**Text**
============================================================

Custom Error pages in IIS 7/7.5

Today I thought I would walk through how to enable custom error pages in IIS 7/7.5. Custom error pages allow you to specify the content that you want to display to users when a specific HTTP error code is received. Its a powerful technique empowering users to be aware of what has happened that caused their request to fail.

It is now easier than ever to have your own custom error pages that can be reported back to all users or just clients and here are some simple steps on how you can achieve this.

 

Note: Our focus is on enabling custom error pages at the site level only. You can use this concept to apply the error pages to all sites if you wish.

1. Open the IIS MMC > In the Features view select Error pages 

2. Click on the Edit Feature settings in the right pane 

As you can see there are three choices here for error responses. "Custom error pages" - specifies that all requests (local or remote) are sent custom error pages. "Detailed errors" - specifies that all requests receive the default HTTP error pages. "Detailed errors for local requests and custom error pages for remote requests" - specifies that local requests are sent detailed error pages and remote requests are sent the custom error pages.

3. For the purposes of this walkthrough, I will select the last option as we want requests made on the server to receive detailed pages explaining the exact issue for troubleshooting. Leave the rest as default. > OK

4. In the right pane select Add and type in a custom status code. Remember that you cannot overwrite an existing one so you must delete it and then create a new one. We will create two, HTTP 401.1 - user access denied and HTTP 401.2 - denied by server configuration.

5. You can place the error pages within a physical directory located in your web content directory. In this example I have created a folder called custerr located in c:\inetpub\wwwroot with two custom error pages 401.1 and 401.2. The file path field takes a relative path as its value.

The "Execute a URL on this site" option allows you to specify a URL instead of a file path to your error page. This way the error page is displayed physically in the URL with the appropriate name in the address bar.

============================================================

**To-do list**
• 1. In the IIS custom error pages walkthrough, copy the passage starting at "It is now easier" and ending at "if you wish.", replacing "site level" with "server level".
• 2. Write the next part of the walkthrough on custom error pages in IIS, picking up after its final sentence.

**Data excerpts**
============================================================

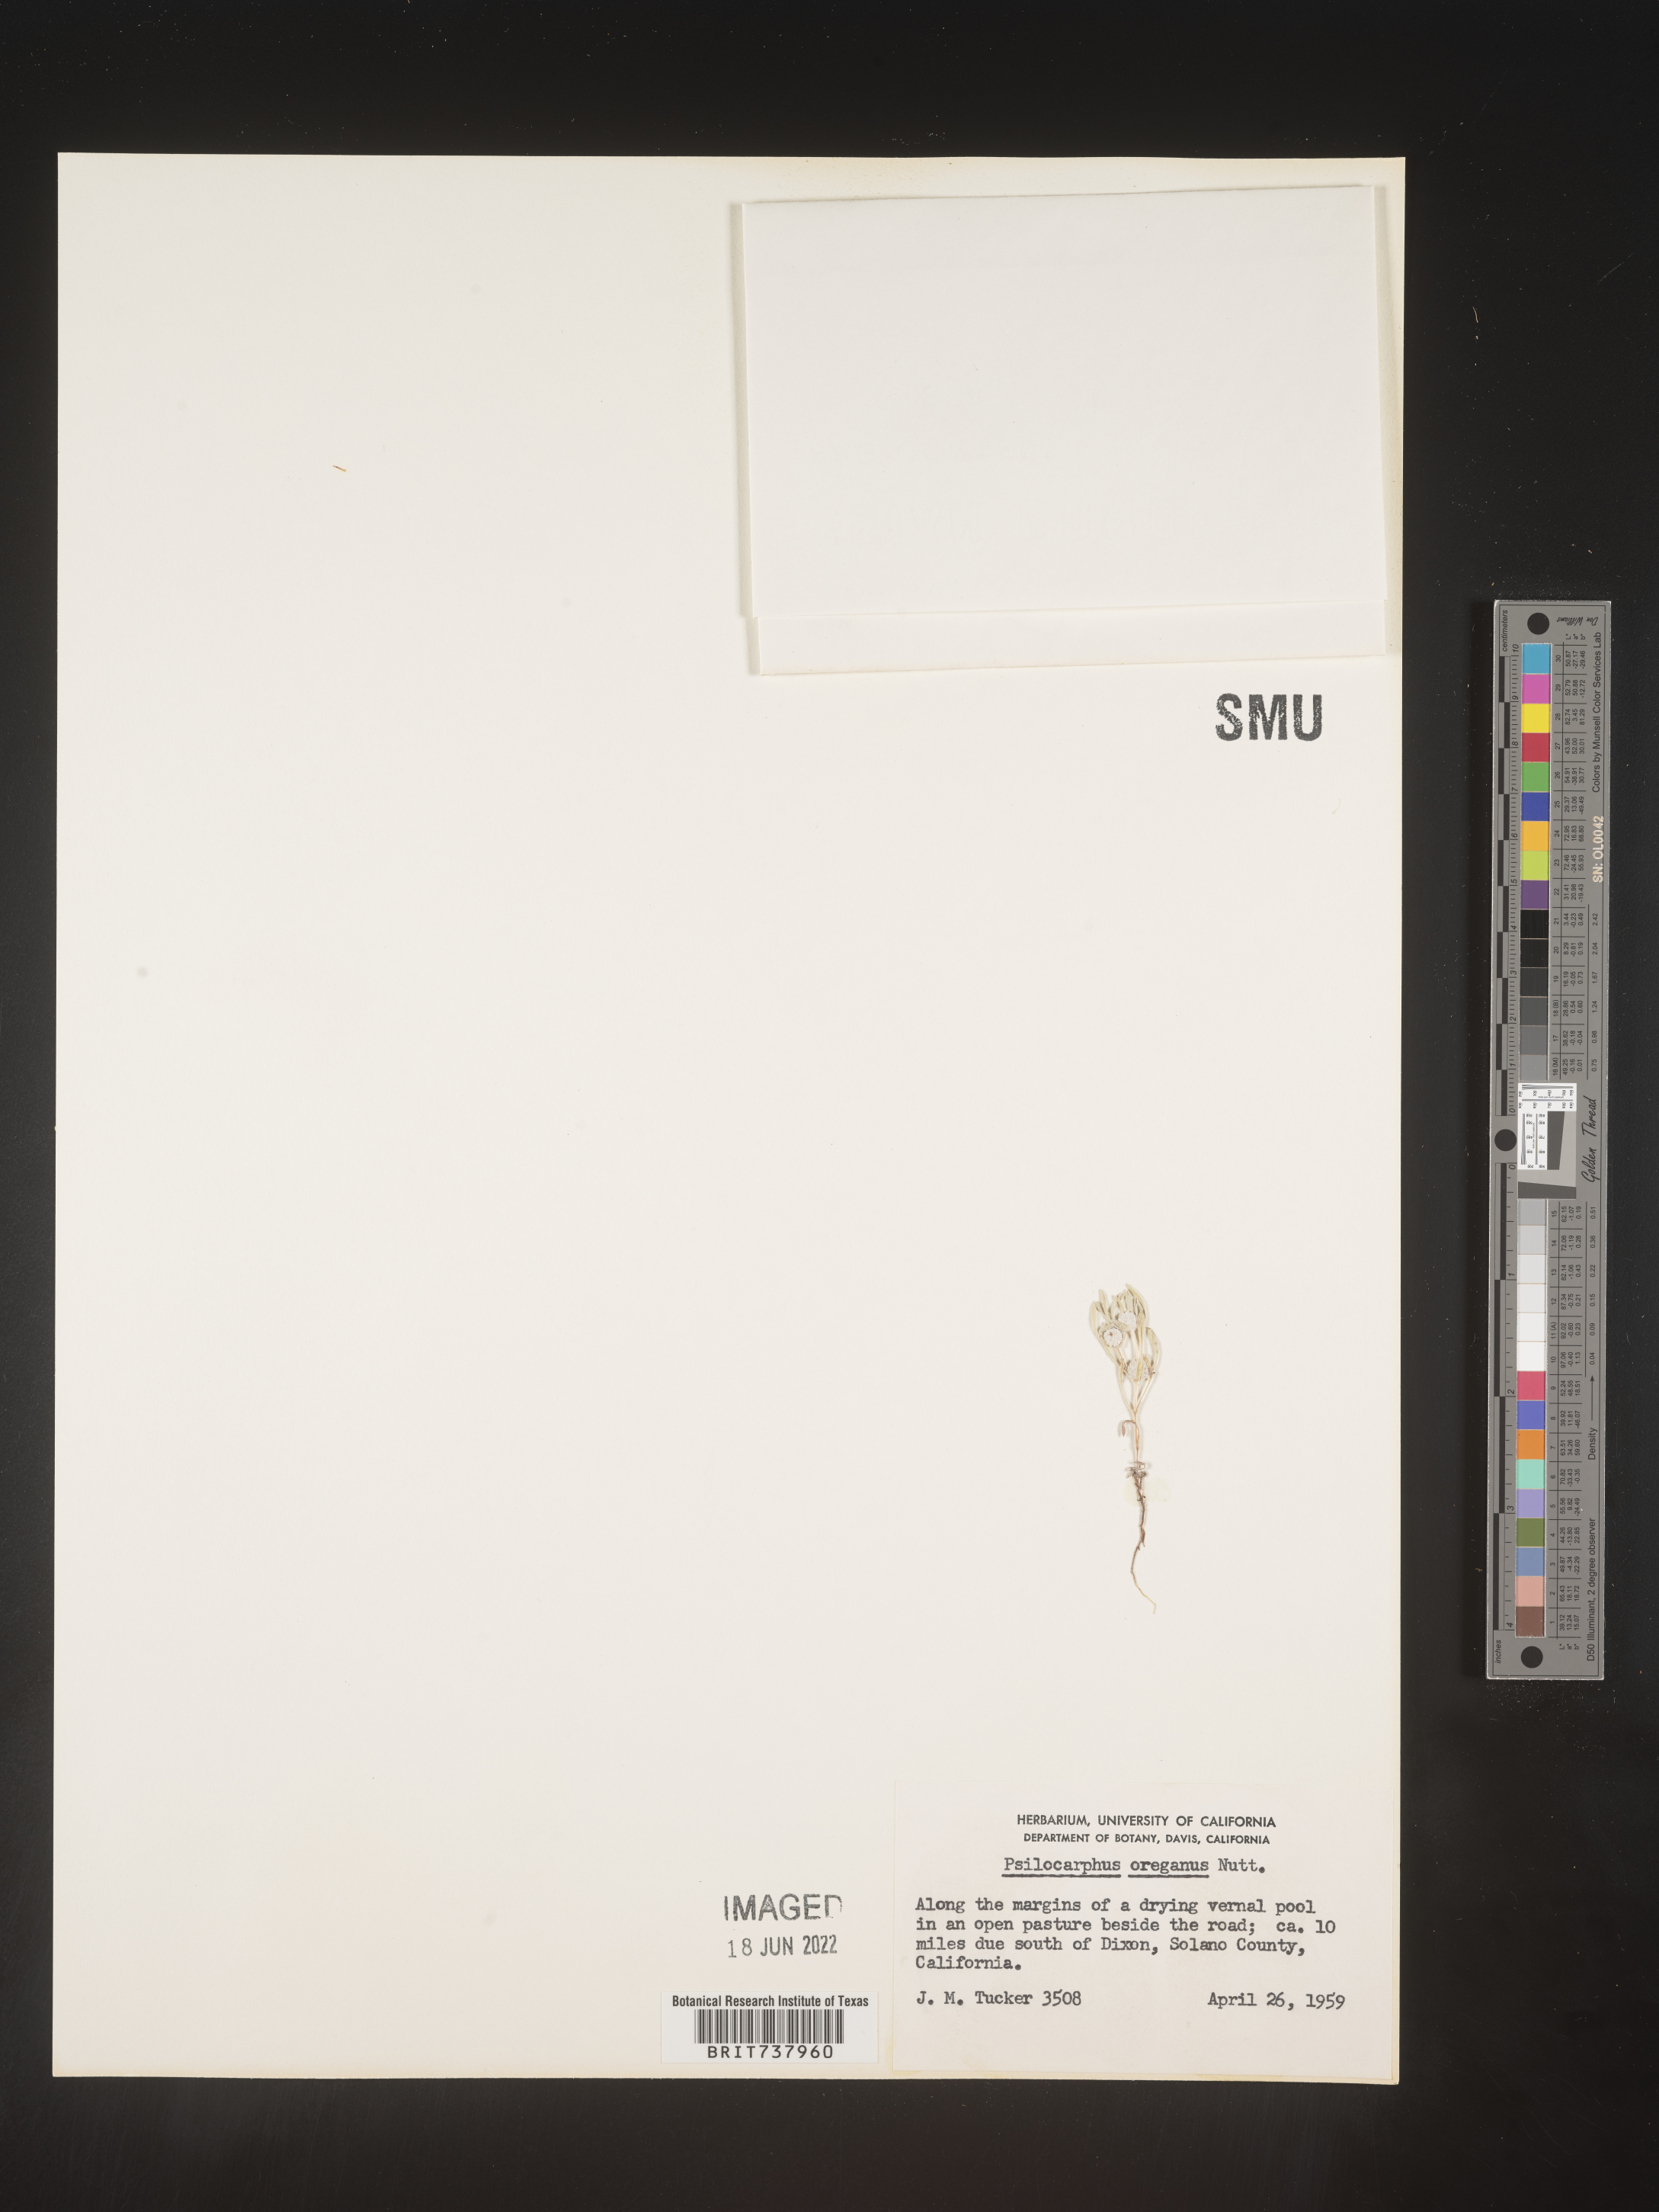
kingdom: Plantae
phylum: Tracheophyta
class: Magnoliopsida
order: Asterales
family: Asteraceae
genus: Psilocarphus
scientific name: Psilocarphus
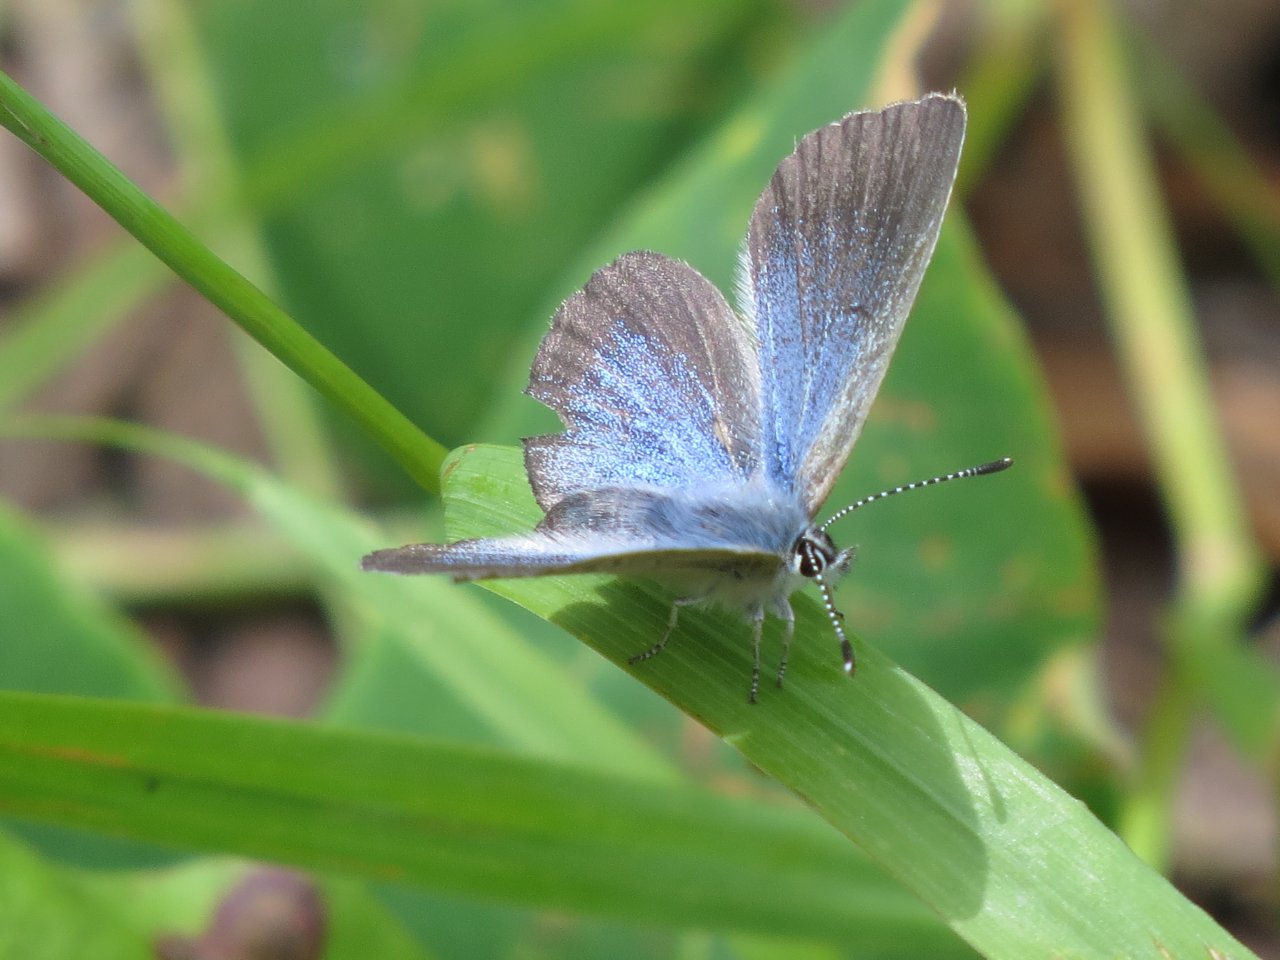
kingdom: Animalia
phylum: Arthropoda
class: Insecta
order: Lepidoptera
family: Lycaenidae
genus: Agriades
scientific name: Agriades glandon
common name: Arctic Blue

============================================================

**Answer set**
• 1.
It is now easier than ever to have your own custom error pages that can be reported back to all users or just clients and here are some simple steps on how you can achieve this.

 

Note: Our focus is on enabling custom error pages at the server level only. You can use this concept to apply the error pages to all sites if you wish.

• 2.
The "Respond with a 302 redirect" options redirects users to an absolute URL.

6. You should now see your custom error pages in the features view. Note: you can determine if the error page is specified at the root level or at the site/virtual dir level simply by viewing the "entry type" column. If its set to local then its set at the site/virtual dir level only otherwise it will be an inherited type.

7. Now open a browser window and browse to a site with Windows Integrated Authentication enabled. Enter a bad username/password combination and you should then see your detailed error page display on the server. Now test from a remote machine and you should see your custom error page.

See simple!

So where is this information stored?

 

 

Its all in the web.config file. So here you can manually edit and remove as and when necessary. One thing to note, if you remove the default HTTP error page references from the config file, you can simple start again by removing these custom HTTP error references to restore it back to the default.

 

So to summarise:

 

1. Opened IIS MMC and navigated to the website.

2. Clicked Error pages and selected the edit feature.

3. Selected display custom error pages and detailed pages.

4. Specified a relative path to the custom error pages which
were located in the root of the website content.

5. Browsed the site and made sure we get a prompt for
credentials, we did and we saw our custom error page when the correct
credentials were not entered.

 

Hope that helps.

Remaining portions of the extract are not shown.